**MATERIAL FOR THIS TASK:**
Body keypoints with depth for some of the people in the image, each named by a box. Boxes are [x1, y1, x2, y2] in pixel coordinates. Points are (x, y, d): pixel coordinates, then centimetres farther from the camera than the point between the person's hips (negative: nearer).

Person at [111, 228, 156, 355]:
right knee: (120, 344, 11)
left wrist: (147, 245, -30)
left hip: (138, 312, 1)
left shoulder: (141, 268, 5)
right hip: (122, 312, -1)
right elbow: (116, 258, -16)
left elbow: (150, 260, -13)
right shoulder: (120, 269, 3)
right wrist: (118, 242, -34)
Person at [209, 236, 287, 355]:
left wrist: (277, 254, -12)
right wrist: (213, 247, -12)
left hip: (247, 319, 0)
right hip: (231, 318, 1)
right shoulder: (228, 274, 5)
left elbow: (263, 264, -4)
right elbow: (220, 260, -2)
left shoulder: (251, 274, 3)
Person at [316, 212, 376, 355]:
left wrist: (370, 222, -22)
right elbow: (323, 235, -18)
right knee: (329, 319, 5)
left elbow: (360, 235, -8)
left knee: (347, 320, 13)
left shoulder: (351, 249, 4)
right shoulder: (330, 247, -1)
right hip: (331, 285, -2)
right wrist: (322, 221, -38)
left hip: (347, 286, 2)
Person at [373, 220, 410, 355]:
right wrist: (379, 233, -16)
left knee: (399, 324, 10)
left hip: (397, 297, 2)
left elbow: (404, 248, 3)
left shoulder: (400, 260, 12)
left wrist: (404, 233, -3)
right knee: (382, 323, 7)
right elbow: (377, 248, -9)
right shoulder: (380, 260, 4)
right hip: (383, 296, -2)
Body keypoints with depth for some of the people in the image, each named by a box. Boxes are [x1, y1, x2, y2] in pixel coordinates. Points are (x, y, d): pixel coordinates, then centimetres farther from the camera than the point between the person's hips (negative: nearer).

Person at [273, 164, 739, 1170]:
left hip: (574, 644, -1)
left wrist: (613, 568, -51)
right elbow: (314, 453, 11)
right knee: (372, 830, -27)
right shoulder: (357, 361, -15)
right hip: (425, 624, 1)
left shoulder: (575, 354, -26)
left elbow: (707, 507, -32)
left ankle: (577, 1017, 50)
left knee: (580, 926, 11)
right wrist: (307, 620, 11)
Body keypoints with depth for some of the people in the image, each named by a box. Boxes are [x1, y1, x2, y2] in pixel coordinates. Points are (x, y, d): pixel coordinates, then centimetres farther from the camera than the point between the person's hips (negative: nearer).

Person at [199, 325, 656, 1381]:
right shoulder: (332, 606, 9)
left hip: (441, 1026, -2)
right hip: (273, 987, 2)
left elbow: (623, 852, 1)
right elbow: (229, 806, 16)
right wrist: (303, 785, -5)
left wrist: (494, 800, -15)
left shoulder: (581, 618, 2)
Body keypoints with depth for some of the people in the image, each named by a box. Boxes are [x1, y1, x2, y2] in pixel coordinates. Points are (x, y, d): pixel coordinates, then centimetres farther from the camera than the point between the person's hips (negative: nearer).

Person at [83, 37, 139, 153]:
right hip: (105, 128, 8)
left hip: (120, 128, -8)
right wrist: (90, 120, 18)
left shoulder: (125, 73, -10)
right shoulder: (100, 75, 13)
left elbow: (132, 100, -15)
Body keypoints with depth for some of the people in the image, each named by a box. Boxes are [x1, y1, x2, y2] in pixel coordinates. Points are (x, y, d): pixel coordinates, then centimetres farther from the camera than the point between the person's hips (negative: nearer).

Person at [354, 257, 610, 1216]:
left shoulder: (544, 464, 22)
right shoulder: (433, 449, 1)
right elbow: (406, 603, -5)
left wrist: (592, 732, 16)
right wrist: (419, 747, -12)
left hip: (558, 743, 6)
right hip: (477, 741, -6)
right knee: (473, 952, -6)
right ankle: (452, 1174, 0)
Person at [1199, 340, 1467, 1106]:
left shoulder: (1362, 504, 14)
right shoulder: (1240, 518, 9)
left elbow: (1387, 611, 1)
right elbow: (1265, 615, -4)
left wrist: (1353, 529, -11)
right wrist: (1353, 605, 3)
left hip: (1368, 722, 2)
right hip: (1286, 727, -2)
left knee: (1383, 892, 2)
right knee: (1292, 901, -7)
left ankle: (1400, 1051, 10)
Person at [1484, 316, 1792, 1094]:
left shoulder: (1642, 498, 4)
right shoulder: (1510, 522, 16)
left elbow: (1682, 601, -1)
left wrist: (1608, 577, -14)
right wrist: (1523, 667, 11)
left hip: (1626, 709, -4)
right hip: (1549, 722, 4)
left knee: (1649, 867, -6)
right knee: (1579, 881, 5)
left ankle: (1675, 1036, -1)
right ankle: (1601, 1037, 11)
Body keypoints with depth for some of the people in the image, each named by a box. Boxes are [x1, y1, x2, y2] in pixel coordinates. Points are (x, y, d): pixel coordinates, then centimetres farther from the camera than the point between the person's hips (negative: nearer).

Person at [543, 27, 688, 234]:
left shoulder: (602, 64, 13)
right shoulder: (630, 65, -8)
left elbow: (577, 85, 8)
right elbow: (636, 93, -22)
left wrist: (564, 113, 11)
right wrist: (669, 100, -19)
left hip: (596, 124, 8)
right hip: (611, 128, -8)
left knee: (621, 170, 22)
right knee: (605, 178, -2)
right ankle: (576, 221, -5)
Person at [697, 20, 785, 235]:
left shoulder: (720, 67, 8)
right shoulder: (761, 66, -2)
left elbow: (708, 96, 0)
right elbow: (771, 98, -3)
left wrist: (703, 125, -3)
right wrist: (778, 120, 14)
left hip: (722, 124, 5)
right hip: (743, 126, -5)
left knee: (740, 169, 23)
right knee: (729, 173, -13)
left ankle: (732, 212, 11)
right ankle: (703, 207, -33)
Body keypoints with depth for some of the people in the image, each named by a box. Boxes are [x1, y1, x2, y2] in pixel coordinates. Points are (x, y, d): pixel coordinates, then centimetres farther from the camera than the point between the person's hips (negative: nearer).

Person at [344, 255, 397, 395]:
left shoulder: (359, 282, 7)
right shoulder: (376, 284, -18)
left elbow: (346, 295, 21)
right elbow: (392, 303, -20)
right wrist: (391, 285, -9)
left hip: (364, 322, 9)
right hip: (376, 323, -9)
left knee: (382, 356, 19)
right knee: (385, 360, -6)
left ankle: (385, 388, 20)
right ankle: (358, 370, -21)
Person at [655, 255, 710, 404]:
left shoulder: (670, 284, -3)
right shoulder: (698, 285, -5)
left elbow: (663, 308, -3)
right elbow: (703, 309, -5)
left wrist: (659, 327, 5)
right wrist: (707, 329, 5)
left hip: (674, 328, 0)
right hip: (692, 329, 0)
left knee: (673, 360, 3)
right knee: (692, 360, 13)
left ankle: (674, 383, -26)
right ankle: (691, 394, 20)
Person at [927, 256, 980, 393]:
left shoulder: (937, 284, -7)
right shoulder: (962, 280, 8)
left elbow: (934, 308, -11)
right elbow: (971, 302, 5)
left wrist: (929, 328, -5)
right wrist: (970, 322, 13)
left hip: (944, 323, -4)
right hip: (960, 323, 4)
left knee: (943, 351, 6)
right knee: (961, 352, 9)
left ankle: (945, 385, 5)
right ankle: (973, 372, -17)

**WHAT THE TASK REQUIRES:** Copy the records from the line with "left knee: (399, 324, 10)" up to and including the line with "left knee: (580, 926, 11)", shifting each of the three numbers in every keypoint up by 34 and leaving all other lines unchanged.

**TASK RESULT:**
left knee: (433, 358, 44)
left hip: (431, 331, 36)
left elbow: (438, 282, 37)
left shoulder: (434, 294, 46)
left wrist: (438, 267, 31)
right knee: (416, 357, 41)
right elbow: (411, 282, 25)
right shoulder: (414, 294, 38)
right hip: (417, 330, 32)
Body keypoints with depth for some of the people in the image, each named by a box. Boxes are [x1, y1, x2, y2] in pixel coordinates. Points are (x, y, d): pixel coordinates, then centimetres farther from the camera than the point between the person's hips (negative: nearer).

Person at [273, 164, 739, 1170]:
left hip: (608, 678, 33)
left wrist: (647, 602, -17)
right elbow: (348, 487, 45)
right knee: (406, 864, 7)
right shoulder: (391, 395, 19)
right hip: (459, 658, 35)
left shoulder: (609, 388, 8)
left elbow: (741, 541, 2)
left ankle: (611, 1051, 84)
left knee: (614, 960, 45)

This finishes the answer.